Once she explained to her parents what it was all about, they told her that if she did this, she should take it seriously and have a platform and do all the right things, with a real purpose. “We finally agreed that I should do this, and I started by winning the North Dakota Miss Agriculture for 2022,” Maci said.

She received a sponsorship from the Stockmen’s Association that enabled her to go to the national competition in Ohio. She competed against 8 other women in a variety of categories. In the essay portion, she addressed farm safety —and ended up with the national title.

“This organization has only been around for three years. In those three years there have been two queens from Ohio and one from Pennsylvania. I am the first one from the Midwest. I’m hoping I can put a spotlight on our little section of the U.S,” she said.

She plans to participate in several parades and fairs. She will be at the North Dakota State Fair and also has meetings scheduled with SBARE—State Board of Agricultural Research and Extension that her father is involved with. “He will be taking me to these meetings so I can get more into that serious side of agriculture,” she explains.

“I hope to go to different schools and talk about my platform, which is farm safety. I put together a presentation as North Dakota Miss Agriculture and did some presentations at North Dakota schools, but now I am hoping to do presentations at other schools, at least in surrounding states like South Dakota, Minnesota and Montana. I want to get the message of farm safety out there,” she said.

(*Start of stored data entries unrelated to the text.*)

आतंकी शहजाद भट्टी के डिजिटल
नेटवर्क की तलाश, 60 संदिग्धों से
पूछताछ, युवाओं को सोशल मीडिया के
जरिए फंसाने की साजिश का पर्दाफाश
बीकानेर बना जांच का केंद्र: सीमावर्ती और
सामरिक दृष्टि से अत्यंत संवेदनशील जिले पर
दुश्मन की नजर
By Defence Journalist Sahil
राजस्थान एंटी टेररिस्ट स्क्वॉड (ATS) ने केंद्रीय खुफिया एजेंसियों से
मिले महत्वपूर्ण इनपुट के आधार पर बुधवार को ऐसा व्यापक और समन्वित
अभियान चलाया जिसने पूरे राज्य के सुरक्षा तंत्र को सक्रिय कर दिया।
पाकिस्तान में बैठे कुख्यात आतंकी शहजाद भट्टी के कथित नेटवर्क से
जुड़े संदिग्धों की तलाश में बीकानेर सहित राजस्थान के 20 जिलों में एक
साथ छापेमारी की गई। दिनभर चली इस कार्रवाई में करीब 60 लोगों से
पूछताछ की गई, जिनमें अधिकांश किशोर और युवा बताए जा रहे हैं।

She pitched this platform because she lost her older brother when she was 10, in a farming accident. “If I can save even just one other person’s brother, father, son, grandchild or other family member, then my job will be complete and my brother’s death won’t be in vain,” she said.

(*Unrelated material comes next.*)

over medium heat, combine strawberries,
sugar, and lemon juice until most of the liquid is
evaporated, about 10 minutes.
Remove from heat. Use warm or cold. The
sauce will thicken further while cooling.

“Farm accidents are called accidents for a reason. They are unexpected, but when they happen we need to be prepared.” Some accidents are preventable and some are not; they just happen—when a person is in the wrong place at the wrong time.

“That’s what happened with my brother. He was electrocuted when he put the sprayer booms up on a high crop sprayer. Even though he was far enough away from the power line, the wind blew the line closer to the boom and it arced to the sprayer. When he started to get out of the machine, he stepped on the metal plate and the electricity went through him. Sure, he could have kept the sprayer a little farther from the power line, but these things happen fast—like a cow suddenly turning on you and you don’t have time to get out of the way,” Maci said.

Some things you can be a little bit prepared for, always keeping safety in mind. “Know your exit points, for instance, when working cattle—which way you could go, to try to get away if something happened. Try to think ahead. Yet some accidents still happen and you also need to know what to do after it happens,” she explains.

There are many educational and certification programs about safety, but until you are faced with a dangerous situation and are in that moment, you really don’t know what you are going to do—how you are going to respond. “It helps to talk about it more, and this is what I want to do.”

She hopes to do presentations at schools during her term as Miss Agriculture USA, juggling that with being a fulltime college student. After she gets her degree she plans to go into a radio career.

“I fell in love with that as a senior in high school. My backup plan is publishing, but I really want to work in radio because I love that connection with people and being able to talk to them and broadcast on a large scale. I also love music so that’s a bonus, but I think radio would be my perfect job.”